Dari sisi dhamma sudah. Sekarang yang saya ingin tahu dari sisi umum, dari sisi psikologi, dari sisi si pelaku, dari sisi kesehatan. Pokoknya dari berbagai sisi yang bro lihat dan yang bro bisa.
Kalau dari sisi umum, tentu kembali lagi pada budaya tempat kita tinggal. Kalau di masyarakat sini, pola pikirnya masih sangat terpengaruh dengan agama mayoritas (yang berdasarkan budaya lain, bukan budaya Indonesia) yang menganggap pelacur adalah kotor/hina.
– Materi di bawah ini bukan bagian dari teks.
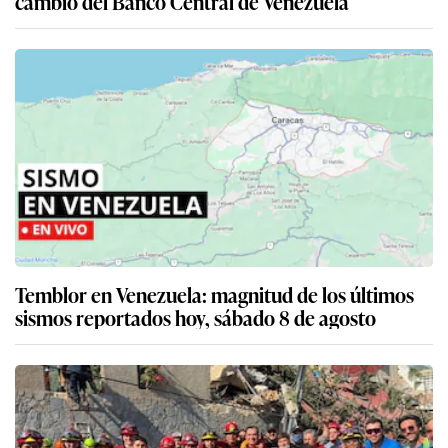
cambio del Banco Central de Venezuela
Temblor en Venezuela: magnitud de los últimos
sismos reportados hoy, sábado 8 de agosto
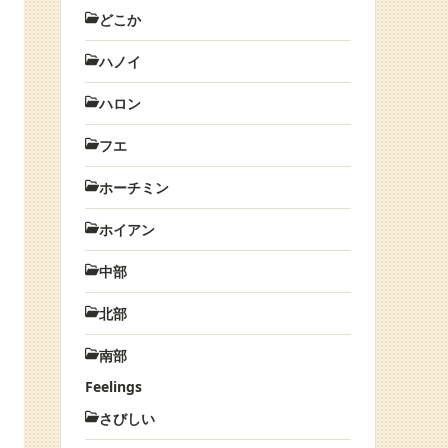
どこか
ハノイ
ハロン
フエ
ホーチミン
ホイアン
中部
北部
南部
Feelings
さびしい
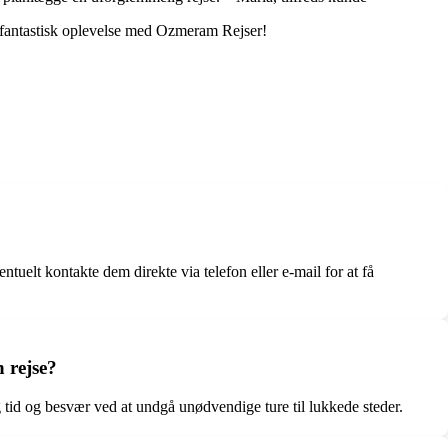
n fantastisk oplevelse med Ozmeram Rejser!
tuelt kontakte dem direkte via telefon eller e-mail for at få
 rejse?
g tid og besvær ved at undgå unødvendige ture til lukkede steder.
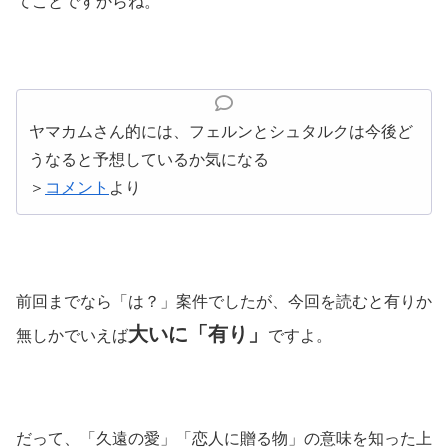
てことですからね。
ヤマカムさん的には、フェルンとシュタルクは今後ど
うなると予想しているか気になる
＞
コメント
より
前回までなら「は？」案件でしたが、今回を読むと有りか
大いに「有り」
無しかでいえば
ですよ。
だって、「久遠の愛」「恋人に贈る物」の意味を知った上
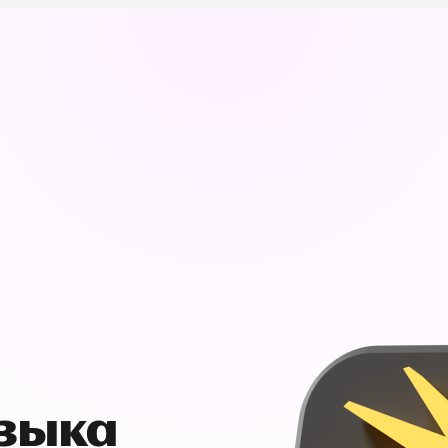
узыка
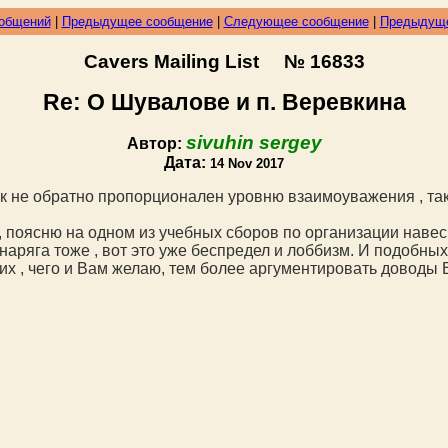
ообщений
|
Предыдущее сообщение
|
Следующее сообщение
|
Предыдуще
Cavers Mailing List № 16833
Re: О Шувалове и п. Веревкина
sivuhin sergey
Автор:
Дата:
14 Nov 2017
 не обратно пропорционален уровню взаимоуважения , тако
, поясню на одном из учебных сборов по организации навес
снаряга тоже , вот это уже беспредел и лоббизм. И подобны
щих , чего и Вам желаю, тем более аргументировать доводы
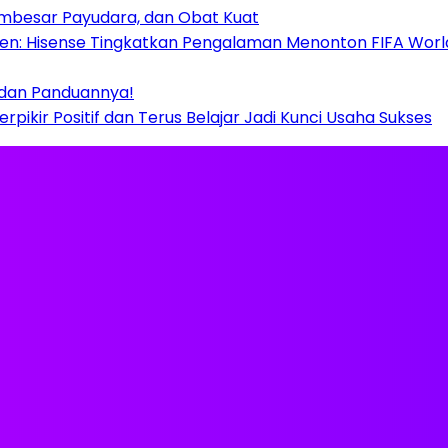
Pembesar Payudara, dan Obat Kuat
 Hisense Tingkatkan Pengalaman Menonton FIFA World C
 dan Panduannya!
rpikir Positif dan Terus Belajar Jadi Kunci Usaha Sukses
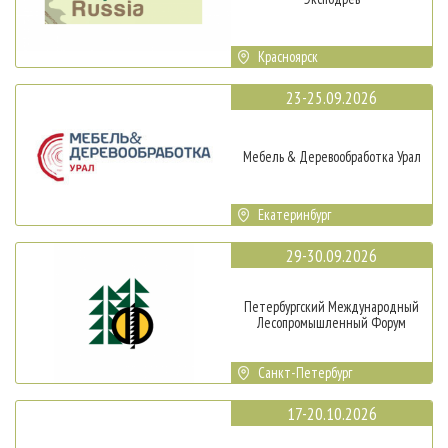
Красноярск
23-25.09.2026
Мебель & Деревообработка Урал
Екатеринбург
29-30.09.2026
Петербургский Международный
Лесопромышленный Форум
Санкт-Петербург
17-20.10.2026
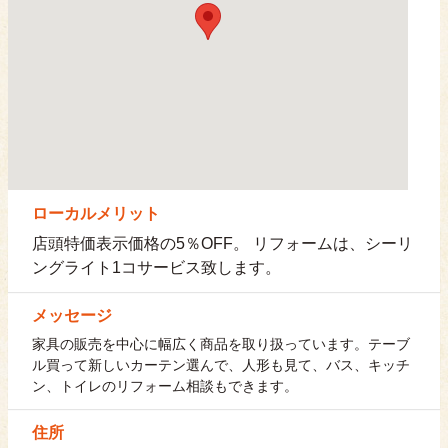
ローカルメリット
店頭特価表示価格の5％OFF。 リフォームは、シーリ
ングライト1コサービス致します。
メッセージ
家具の販売を中心に幅広く商品を取り扱っています。テーブ
ル買って新しいカーテン選んで、人形も見て、バス、キッチ
ン、トイレのリフォーム相談もできます。
住所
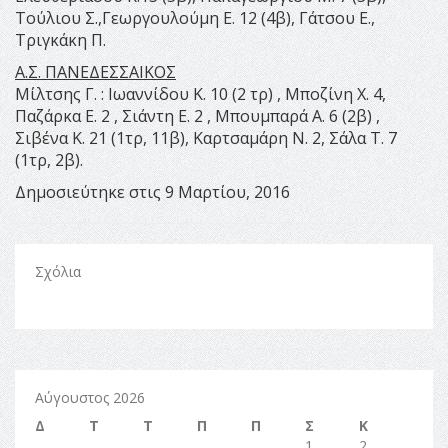
Τούλιου Σ.,Γεωργουλούμη Ε. 12 (4β), Γάτσου Ε.,
Τριγκάκη Π.
Α.Σ. ΠΑΝΕΔΕΣΣΑΙΚΟΣ
Μίλτσης Γ. : Ιωαννίδου Κ. 10 (2 τρ) , Μποζίνη Χ. 4,
Παζάρκα Ε. 2 , Σιάντη Ε. 2 , Μπουμπαρά Α. 6 (2β) ,
Σιβένα Κ. 21 (1τρ, 11β), Καρτσαμάρη Ν. 2, Σάλα Τ. 7
(1τρ, 2β).
Δημοσιεύτηκε στις 9 Μαρτίου, 2016
Σχόλια
Αύγουστος 2026
Δ
Τ
Τ
Π
Π
Σ
Κ
1
2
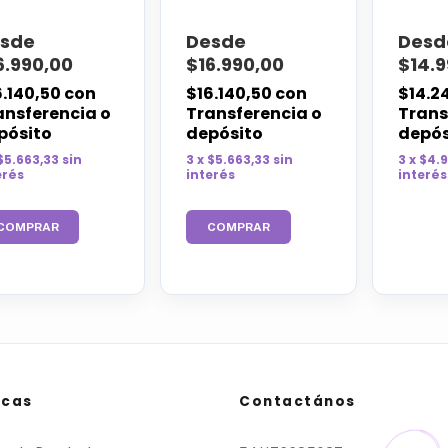
sde
Desde
Desd
6.990,00
$16.990,00
$14.9
6.140,50
con
$16.140,50
con
$14.2
ansferencia o
Transferencia o
Trans
pósito
depósito
depós
 $5.663,33 sin
3 x $5.663,33 sin
3 x $4.
erés
interés
interés
COMPRAR
COMPRAR
icas
Contactános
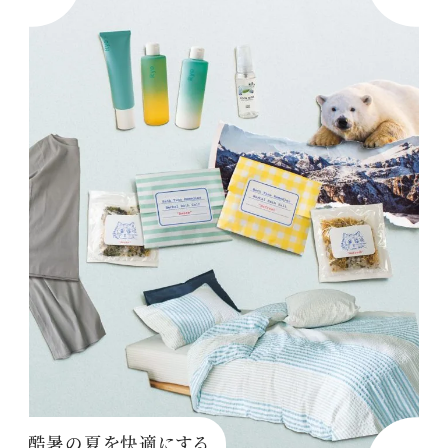
酷暑の夏を快適にする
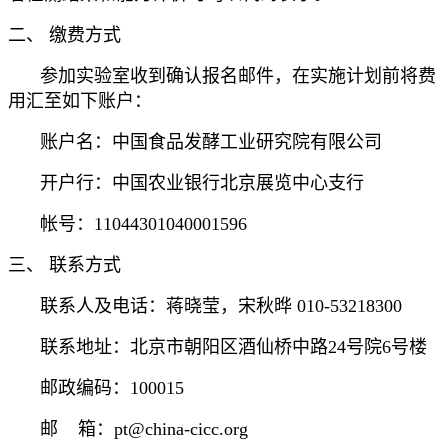
二、 缴费方式
参加实验室收到确认报名邮件，在实施计划前将费
用汇至如下账户：
账户名：中国食品发酵工业研究院有限公司
开户行：中国农业银行北京展览中心支行
帐号：11044301040001596
三、 联系方式
联系人及电话：蒋晓莹，宋秋晔 010-53218300
联系地址：北京市朝阳区酒仙桥中路24号院6号楼
邮政编码：100015
邮 箱：pt@china-cicc.org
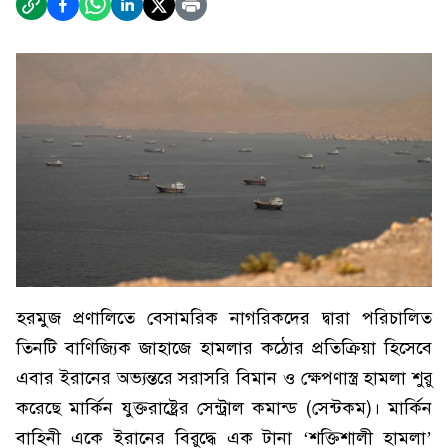
হরমুজ প্রণালিতে বেসামরিক নাগরিকদের দ্বারা পরিচালিত
তিনটি বাণিজ্যিক জাহাজে হামলার কঠোর প্রতিক্রিয়া হিসেবে
এবার ইরানের অভ্যন্তরে সরাসরি বিমান ও ক্ষেপণাস্ত্র হামলা শুরু
করেছে মার্কিন যুক্তরাষ্ট্রের সেন্ট্রাল কমান্ড (সেন্টকম)। মার্কিন
বাহিনী একে ইরানের বিরুদ্ধে এক টানা ‘শক্তিশালী হামলা’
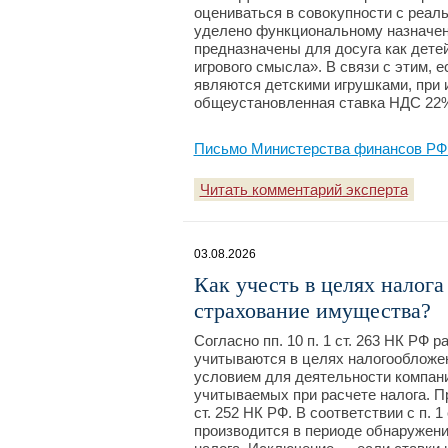
оцениваться в совокупности с реал
уделено функциональному назначени
предназначены для досуга как детей,
игрового смысла». В связи с этим, 
являются детскими игрушками, при 
общеустановленная ставка НДС 22
Письмо Министерства финансов РФ №
Читать комментарий эксперта
03.08.2026
Как учесть в целях налог
страхование имущества?
Согласно пп. 10 п. 1 ст. 263 НК РФ
учитываются в целях налогообложен
условием для деятельности компан
учитываемых при расчете налога. П
ст. 252 НК РФ. В соответствии с п. 
производится в периоде обнаружени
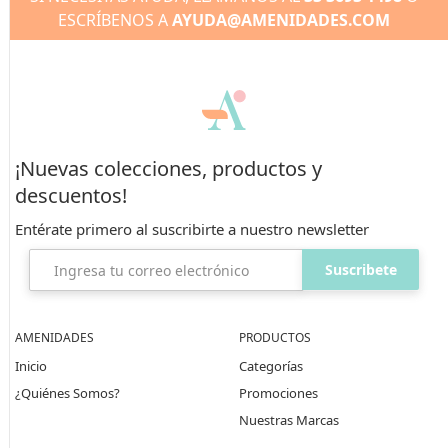
ESCRÍBENOS A
AYUDA@AMENIDADES.COM
¡Nuevas colecciones, productos y
descuentos!
Entérate primero al suscribirte
a nuestro newsletter
Suscribete
AMENIDADES
PRODUCTOS
Inicio
Categorías
¿Quiénes Somos?
Promociones
Nuestras Marcas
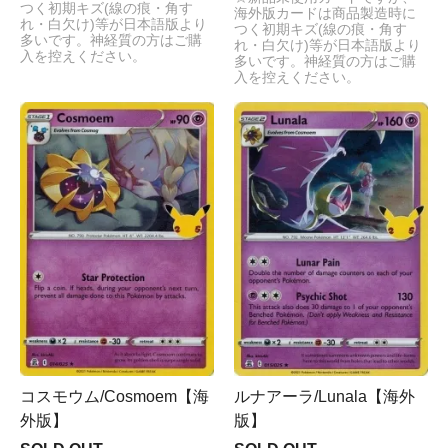
つく初期キズ(線の痕・角す
海外版カードは商品製造時に
れ・白欠け)等が日本語版より
つく初期キズ(線の痕・角す
多いです。神経質の方はご購
れ・白欠け)等が日本語版より
入を控えください。
多いです。神経質の方はご購
入を控えください。
コスモウム/Cosmoem【海
ルナアーラ/Lunala【海外
外版】
版】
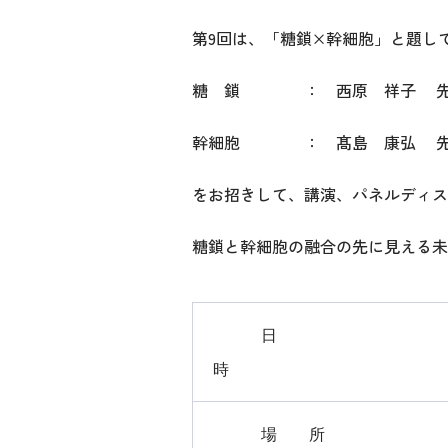
第9回は、「糖鎖×幹細胞」と題し
糖 鎖 ： 西原 祥子 
幹細胞 ： 髙島 康弘 先生
をお招きして、講演、パネルディス
糖鎖と幹細胞の融合の先に見える未
日
時
場 所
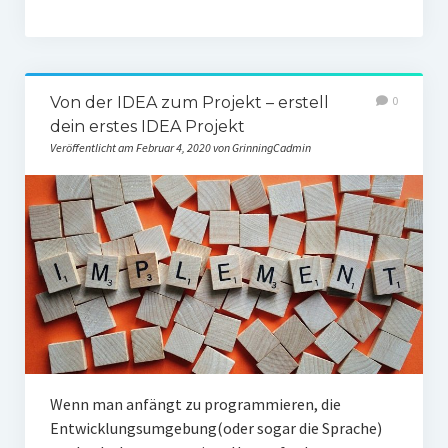
Von der IDEA zum Projekt – erstell
0
dein erstes IDEA Projekt
Veröffentlicht am Februar 4, 2020 von GrinningCadmin
Wenn man anfängt zu programmieren, die
Entwicklungsumgebung(oder sogar die Sprache)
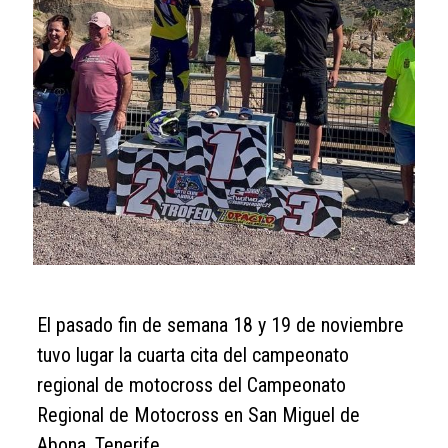
El pasado fin de semana
18 y 19 de noviembre
tuvo lugar la cuarta cita del campeonato
regional de motocross
del Campeonato
Regional de Motocross en San Miguel de
Abona, Tenerife.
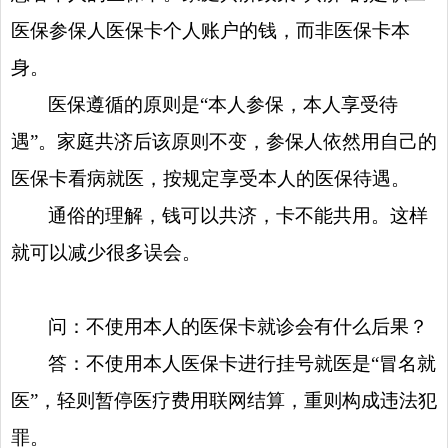
医保参保人医保卡个人账户的钱，而非医保卡本
身。
医保遵循的原则是“本人参保，本人享受待
遇”。家庭共济后该原则不变，参保人依然用自己的
医保卡看病就医，按规定享受本人的医保待遇。
通俗的理解，钱可以共济，卡不能共用。这样
就可以减少很多误会。
问：不使用本人的医保卡就诊会有什么后果？
答：不使用本人医保卡进行挂号就医是“冒名就
医”，轻则暂停医疗费用联网结算，重则构成违法犯
罪。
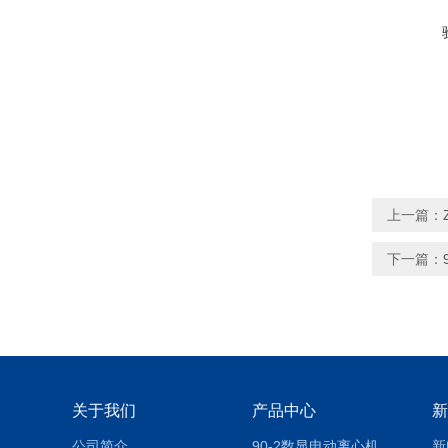
上一篇：
下一篇：
关于我们
产品中心
新
公司简介
90-2数显电动离心机
新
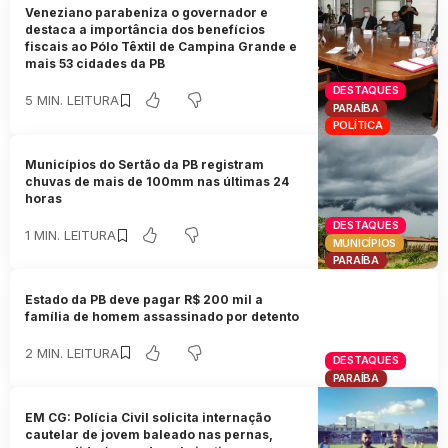
Veneziano parabeniza o governador e
destaca a importância dos benefícios
fiscais ao Pólo Têxtil de Campina Grande e
mais 53 cidades da PB
DESTAQUES
5 MIN. LEITURA
PARAÍBA
POLÍTICA
Municípios do Sertão da PB registram
chuvas de mais de 100mm nas últimas 24
horas
DESTAQUES
1 MIN. LEITURA
MUNICÍPIOS
PARAÍBA
Estado da PB deve pagar R$ 200 mil a
família de homem assassinado por detento
2 MIN. LEITURA
DESTAQUES
PARAÍBA
EM CG: Polícia Civil solicita internação
cautelar de jovem baleado nas pernas,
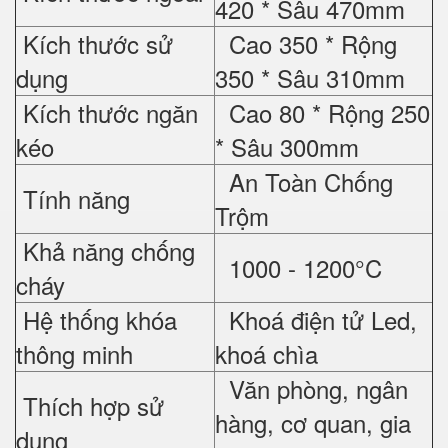
420 * Sâu 470mm
Kích thước sử
Cao 350 * Rộng
dụng
350 * Sâu 310mm
Kích thước ngăn
Cao 80 * Rộng 250
kéo
* Sâu 300mm
An Toàn Chống
Tính năng
Trộm
Khả năng chống
1000 - 1200°C
cháy
Hệ thống khóa
Khoá điện tử Led,
thông minh
khoá chìa
Văn phòng, ngân
Thích hợp sử
hàng, cơ quan, gia
dụng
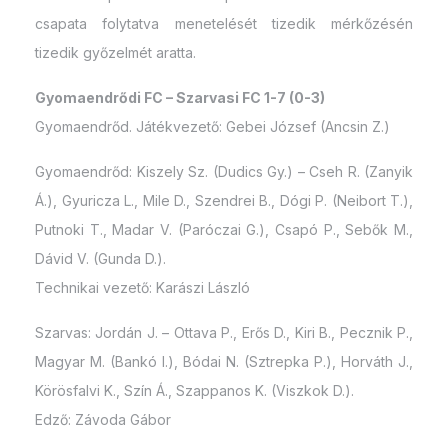
csapata folytatva menetelését tizedik mérkőzésén
tizedik győzelmét aratta.
Gyomaendrődi FC – Szarvasi FC 1-7 (0-3)
Gyomaendrőd. Játékvezető: Gebei József (Ancsin Z.)
Gyomaendrőd: Kiszely Sz. (Dudics Gy.) – Cseh R. (Zanyik
Á.), Gyuricza L., Mile D., Szendrei B., Dógi P. (Neibort T.),
Putnoki T., Madar V. (Paróczai G.), Csapó P., Sebők M.,
Dávid V. (Gunda D.).
Technikai vezető: Karászi László
Szarvas: Jordán J. – Ottava P., Erős D., Kiri B., Pecznik P.,
Magyar M. (Bankó I.), Bódai N. (Sztrepka P.), Horváth J.,
Körösfalvi K., Szín Á., Szappanos K. (Viszkok D.).
Edző: Závoda Gábor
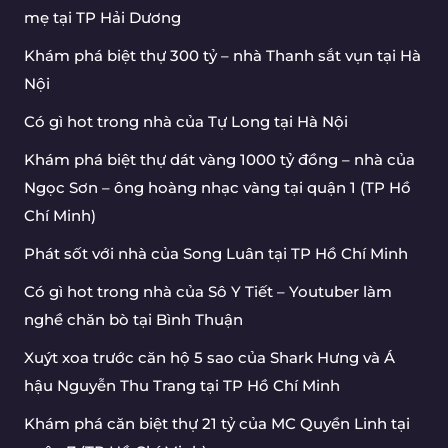
mẹ tại TP Hải Dương
Khám phá biệt thự 300 tỷ – nhà Thanh sắt vụn tại Hà
Nội
Có gì hot trong nhà của Tự Long tại Hà Nội
Khám phá biệt thự dát vàng 1000 tỷ đồng – nhà của
Ngọc Sơn – ông hoàng nhạc vàng tại quận 1 (TP Hồ
Chí Minh)
Phát sốt với nhà của Song Luân tại TP Hồ Chí Minh
Có gì hot trong nhà của Sô Y Tiết – Youtuber làm
nghề chăn bò tại Bình Thuận
Xuýt xoa trước căn hộ 5 sao của Shark Hưng và Á
hậu Nguyễn Thu Trang tại TP Hồ Chí Minh
Khám phá căn biệt thự 21 tỷ của MC Quyền Linh tại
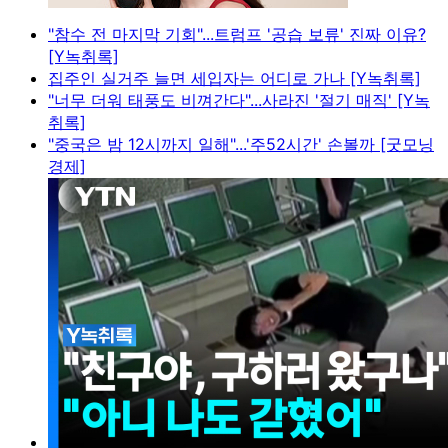
"참수 전 마지막 기회"...트럼프 '공습 보류' 진짜 이유?
[Y녹취록]
집주인 실거주 늘면 세입자는 어디로 가나 [Y녹취록]
"너무 더워 태풍도 비껴간다"...사라진 '절기 매직' [Y녹
취록]
"중국은 밤 12시까지 일해"...'주52시간' 손볼까 [굿모닝
경제]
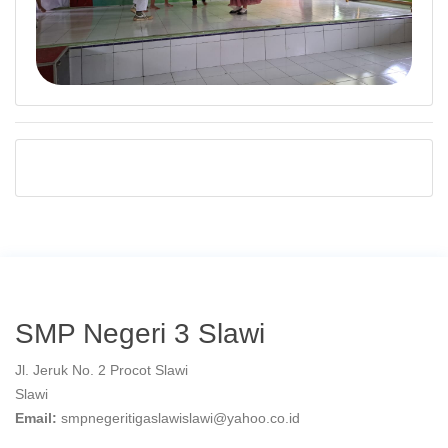
SMP Negeri 3 Slawi
Jl. Jeruk No. 2 Procot Slawi
Slawi
Email:
smpnegeritigaslawislawi@yahoo.co.id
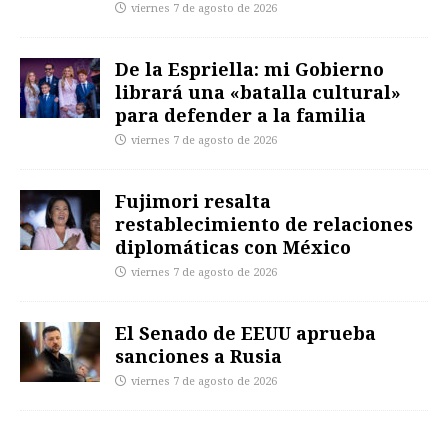
viernes 7 de agosto de 2026
De la Espriella: mi Gobierno
librará una «batalla cultural»
para defender a la familia
viernes 7 de agosto de 2026
Fujimori resalta
restablecimiento de relaciones
diplomáticas con México
viernes 7 de agosto de 2026
El Senado de EEUU aprueba
sanciones a Rusia
viernes 7 de agosto de 2026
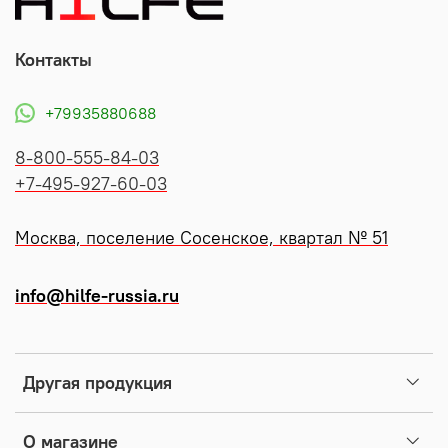
Контакты
+79935880688
8-800-555-84-03
+7-495-927-60-03
Москва, поселение Сосенское, квартал № 51
info@hilfe-russia.ru
Другая продукция
О магазине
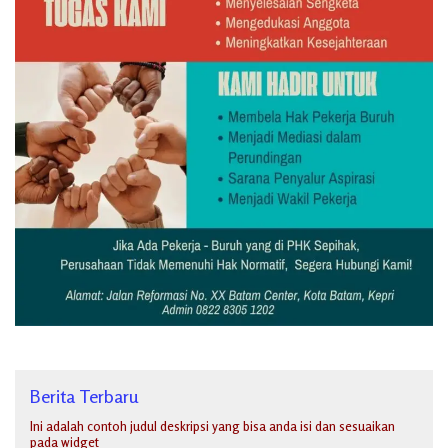
Berita Terbaru
Ini adalah contoh judul deskripsi yang bisa anda isi dan sesuaikan
pada widget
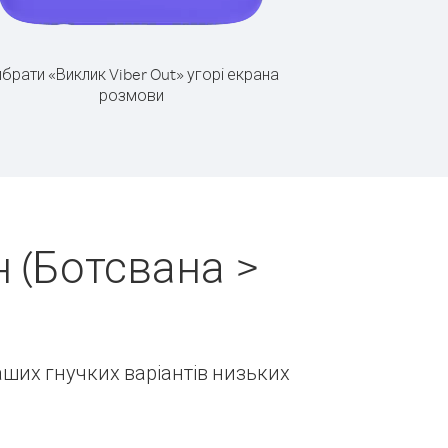
брати «Виклик Viber Out» угорі екрана
розмови
 (Ботсвана >
наших гнучких варіантів низьких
Kalau kita lihat di berbagai sudut pandang budaya, pandangan masyarakat terhadap pelacur itu bervariasi. Di Jepang kuno, misalnya,
oiran (花魁) adalah pelacur yang memiliki kemampuan seni layaknya
geisha (芸者). Di antara mereka, ada yang memiliki kekayaan dan kedudukan tinggi bahkan berpengaruh dalam politik. Secara teknis, mereka pelacur (memberikan kesenangan dengan harga tertentu), tapi secara 'kasta', jauh lebih tinggi bahkan dari Samurai biasa. Jadi objek yang sama, namun dampak yang ditimbulkan dalam budaya adalah berbeda. Karena itu saya mengatakan prostitusi netral, bukan mulia, bukan hina.
Dari sisi kesehatan juga seperti saya bilang sebelumnya, jika memang mengikuti ketentuan yang berlaku, risiko bisa dikurangi. Saya ambil contoh industri film porno di mana bintangnya bisa berhubungan dengan banyak sekali pasangan. Tetapi mereka menjalani berbagai tes kesehatan dengan lumayan ketat, maka penularan STD boleh dibilang terkontrol. Memang perbedaannya adalah dalam kasus prostitusi, konsumen cenderung tidak mau diperiksa karena data medisnya akan tercatat. Ini yang menjadi masalah utama.
Selain tes kesehatan, praktik berhubungan seks-nya juga biasanya mengikuti aturan tertentu, misalnya tidak berciuman, tidak melakukan oral/anal, dan harus mengenakan kondom.